The specific eating habits of the Chinese have been known since antiquity. Due to the lack of normal and wholesome food due to numerous wars, droughts, floods and other natural and external disasters, the Chinese were forced to be content with "strange" food. Insects, wild animals, and whatever food was available.
An important role in the formation of such a diet was played by numerous beliefs in the "miraculous" Chinese medicine. Many Chinese were of the view that if you eat a certain wild animal, then its properties will be transferred to a person, including strength, cunning and other habits that are inherent in this animal. Many centuries have passed since antiquity.
Now China is not only a decent country in terms of living standards, but also one of the most powerful powers in the world. Wars and external problems are in the distant past, but gastronomic preferences have not disappeared anywhere. Some Chinese still eat wild animals, insects, and other strange foods that would frighten a civilized person.
The Chinese living in the territories of megacities have long abandoned such food, and now most often such food is entertained by tourists who sincerely believe that all Chinese eat cockroaches.
The sale of carcasses of wild animals and insects is carried out illegally in the territories of some provinces, and this is associated with the same poverty as many centuries ago.
Not all Chinese have been able to achieve a decent standard of living, and in remote areas people live very poorly. Illegally harvested and traded carcasses of wild animals and insects are the only affordable food option.
The Chinese buy such food in local markets, with the existence of which the authorities have been unsuccessfully fighting for more than a year.
In most cases, sellers put on the shelves "official" goods, that is, those animal carcasses that can be sold legally, and wild animals and insects are sold "by hand" and "from under the floor."
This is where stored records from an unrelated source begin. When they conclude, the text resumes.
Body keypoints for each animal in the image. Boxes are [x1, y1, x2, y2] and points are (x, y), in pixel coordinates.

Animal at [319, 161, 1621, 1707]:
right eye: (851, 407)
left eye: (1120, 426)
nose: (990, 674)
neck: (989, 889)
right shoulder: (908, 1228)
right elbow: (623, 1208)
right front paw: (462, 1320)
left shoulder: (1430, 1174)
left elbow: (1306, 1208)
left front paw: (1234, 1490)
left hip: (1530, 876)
Belief in traditional Chinese medicine is also still relevant in the territories of some provinces, but the Chinese are very rarely associated with such a gastronomic diet.
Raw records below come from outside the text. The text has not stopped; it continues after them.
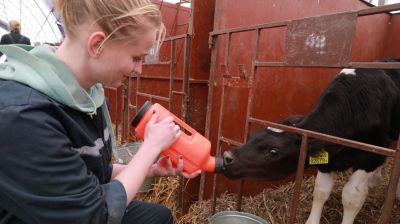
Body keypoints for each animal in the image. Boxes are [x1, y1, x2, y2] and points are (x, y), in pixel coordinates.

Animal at [220, 59, 400, 224]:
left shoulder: (370, 157)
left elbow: (352, 198)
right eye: (253, 136)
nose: (227, 157)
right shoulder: (327, 157)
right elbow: (320, 190)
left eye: (273, 152)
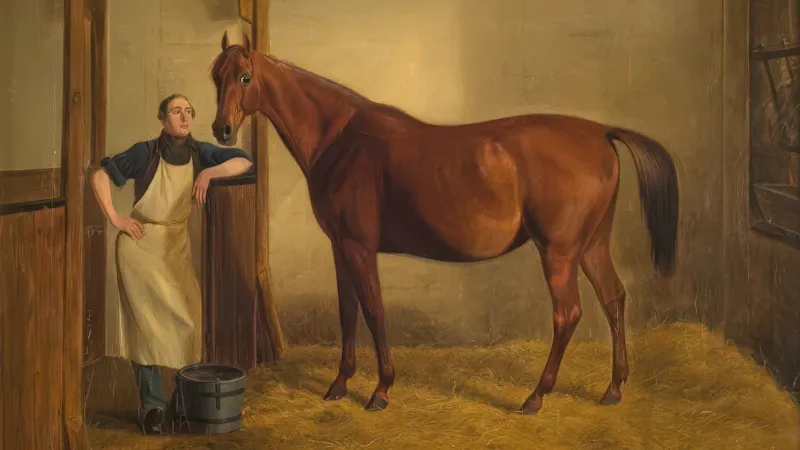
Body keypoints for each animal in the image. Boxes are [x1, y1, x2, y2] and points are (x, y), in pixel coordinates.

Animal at [209, 31, 679, 415]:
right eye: (216, 76)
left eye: (245, 78)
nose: (222, 129)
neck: (341, 140)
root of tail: (600, 133)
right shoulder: (340, 247)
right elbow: (348, 312)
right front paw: (340, 384)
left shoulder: (359, 247)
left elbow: (374, 311)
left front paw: (381, 389)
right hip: (592, 245)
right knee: (614, 299)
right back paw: (613, 389)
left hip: (559, 252)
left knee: (568, 315)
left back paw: (535, 397)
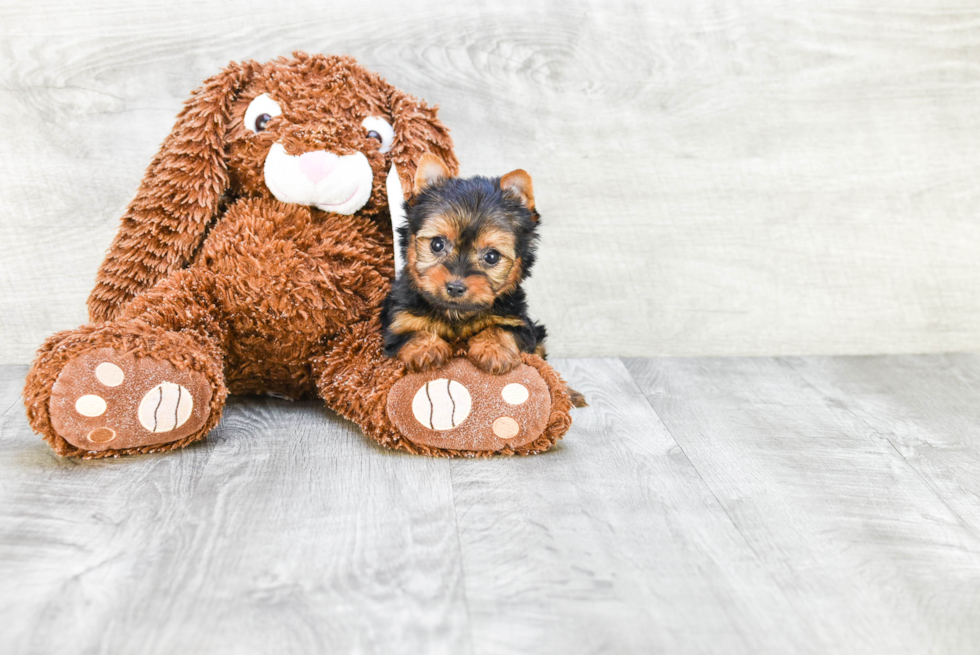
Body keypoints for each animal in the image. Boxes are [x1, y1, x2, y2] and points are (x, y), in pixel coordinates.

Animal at [382, 154, 552, 380]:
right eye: (437, 244)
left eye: (491, 256)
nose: (455, 287)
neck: (457, 314)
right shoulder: (398, 320)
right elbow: (408, 332)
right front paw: (426, 349)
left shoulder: (519, 323)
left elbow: (503, 329)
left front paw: (493, 350)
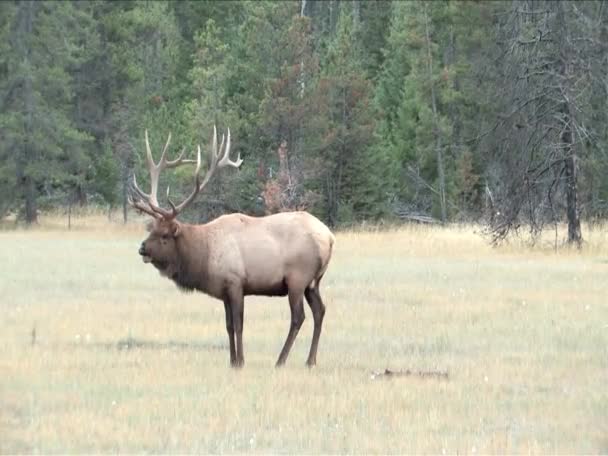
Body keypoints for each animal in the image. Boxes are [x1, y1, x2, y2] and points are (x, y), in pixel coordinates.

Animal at [130, 127, 334, 366]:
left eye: (164, 235)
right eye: (150, 229)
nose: (142, 248)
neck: (203, 257)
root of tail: (330, 238)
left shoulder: (235, 283)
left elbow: (238, 325)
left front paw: (241, 361)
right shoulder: (224, 291)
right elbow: (228, 326)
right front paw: (232, 361)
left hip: (298, 279)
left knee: (298, 317)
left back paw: (280, 360)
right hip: (313, 282)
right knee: (320, 310)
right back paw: (310, 361)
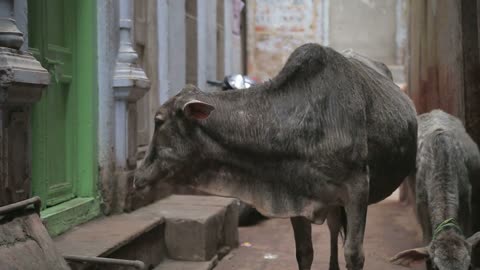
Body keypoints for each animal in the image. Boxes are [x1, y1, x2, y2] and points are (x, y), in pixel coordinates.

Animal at [134, 43, 416, 268]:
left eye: (158, 120)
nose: (137, 175)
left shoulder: (357, 189)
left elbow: (355, 254)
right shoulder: (294, 194)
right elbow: (304, 252)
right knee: (334, 227)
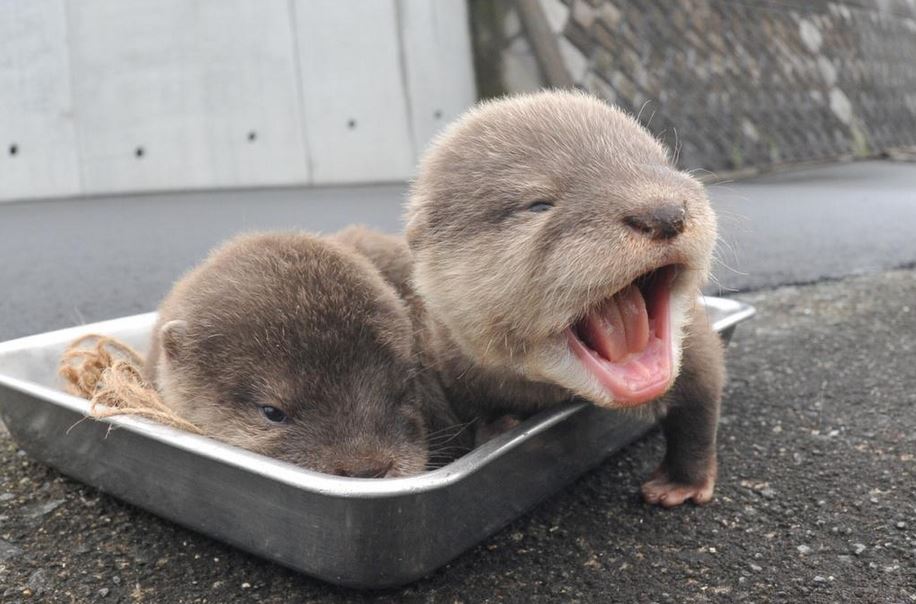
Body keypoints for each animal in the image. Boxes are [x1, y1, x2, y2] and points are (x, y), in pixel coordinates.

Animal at [343, 90, 725, 505]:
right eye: (539, 204)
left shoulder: (695, 343)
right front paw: (498, 426)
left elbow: (699, 403)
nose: (665, 212)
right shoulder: (446, 364)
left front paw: (681, 481)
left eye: (663, 165)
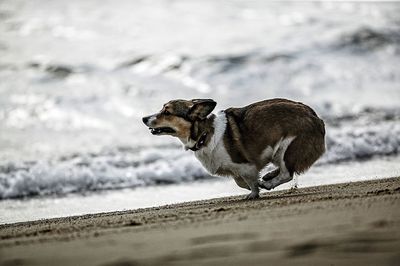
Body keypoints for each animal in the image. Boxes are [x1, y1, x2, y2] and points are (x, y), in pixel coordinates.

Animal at [142, 99, 326, 200]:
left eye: (167, 112)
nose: (143, 118)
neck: (204, 133)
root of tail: (315, 117)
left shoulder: (245, 166)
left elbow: (250, 181)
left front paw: (254, 192)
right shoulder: (238, 170)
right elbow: (240, 182)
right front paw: (256, 186)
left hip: (286, 148)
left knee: (287, 172)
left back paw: (268, 183)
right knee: (285, 170)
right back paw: (268, 176)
Therefore, the main reason why there is food on the tables of some inhabitants of the Middle Kingdom, which can terrify almost the whole world, is the poverty of certain categories of the population.
And while the purchase of carcasses of animals prohibited for sale and a large volume of insects will be many times cheaper than buying food acceptable to the human body, such an underground business in local markets will not disappear anywhere. It will actively prosper, as there are more than enough poor people in China.